31 tools, 4 tiers. Bridges to a live Rails process. Runs inside the app.

Starts via rake task inside the Rails app (or docker compose exec):

bash
bundle exec rake woods:console

Use the Console Server for:

  • Live database queries (User.where(...) with schema awareness)
  • Model diagnostics (validate a record, inspect associations)
  • Job queue monitoring (pending jobs, failed jobs, queue depths)
  • Cache inspection (hit rates, key patterns)
  • Guarded write operations (tier 4, requires confirmation)

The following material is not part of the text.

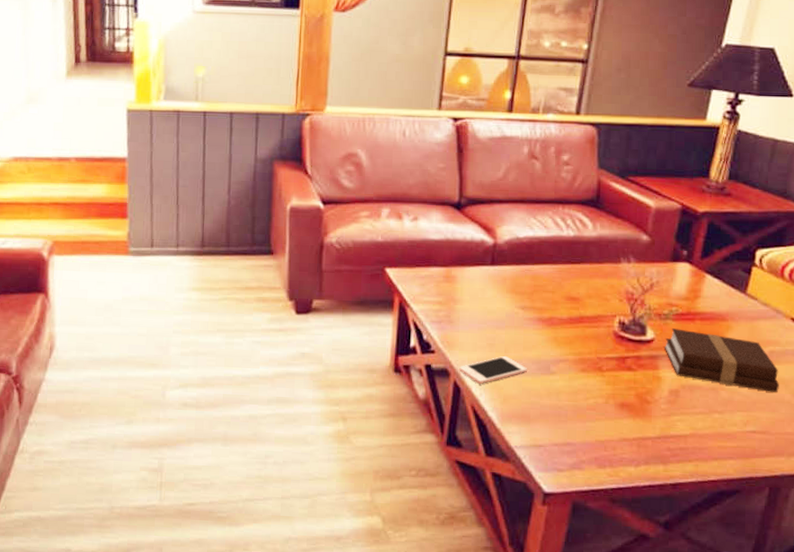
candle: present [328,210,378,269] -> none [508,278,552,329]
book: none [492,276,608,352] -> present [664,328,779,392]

All Console Server queries run inside a rolled-back transaction (SafeContext). SQL is validated by SqlValidator (rejects DML/DDL at the string level) before any database interaction. Writes are silently discarded by the rollback — this is intentional defense-in-depth. Tier 4 tools that need to actually write require explicit human-in-the-loop confirmation.

Which Should I Use?

TaskServer
Find the User model sourceIndex
What jobs does CheckoutService enqueue?Index
How many pending orders are in the database?Console
What does our middleware stack look like?Index
Run a query against the live databaseConsole
Trigger a re-extractionIndex
Check Sidekiq queue depthConsole

How Does Semantic Chunking Work?

Large units are split into semantic chunks before embedding. The SemanticChunker is type-aware — it doesn't split on arbitrary token counts.

Model Chunking

Models are split into purpose-specific sections:

summary      — class declaration, table info, concerns list
associations — all has_many, belongs_to, has_one, HABTM
callbacks    — all before/after/around hooks with side-effects
validations  — all validates and validate calls
scopes       — named scopes
methods      — remaining public and private methods

Each chunk includes a header with the unit's identifier, type, and file path so it's self-contained when retrieved without the parent.

Controller Chunking

Controllers chunk per-action:

summary      — class declaration, before_action filters, layout
<action>     — each public action method with its applicable filters and route context

This matches how queries actually come in: "how does the create action work?" retrieves only the create chunk and the filter context, not the entire controller.

Threshold

Units below 200 estimated tokens stay as a single :whole chunk. Above that, the semantic chunker applies type-specific splitting. Units that are still large after splitting use the fallback build_default_chunks method (line-based splitting with a 1500-token limit per chunk).

Why Not Just Split by Token Count?

Token-count splits break semantic units arbitrarily — an associations section split mid-way loses context. Semantic splits align with how the code is actually understood: "tell me about the associations" maps to the associations chunk, not to arbitrary line ranges 150–300.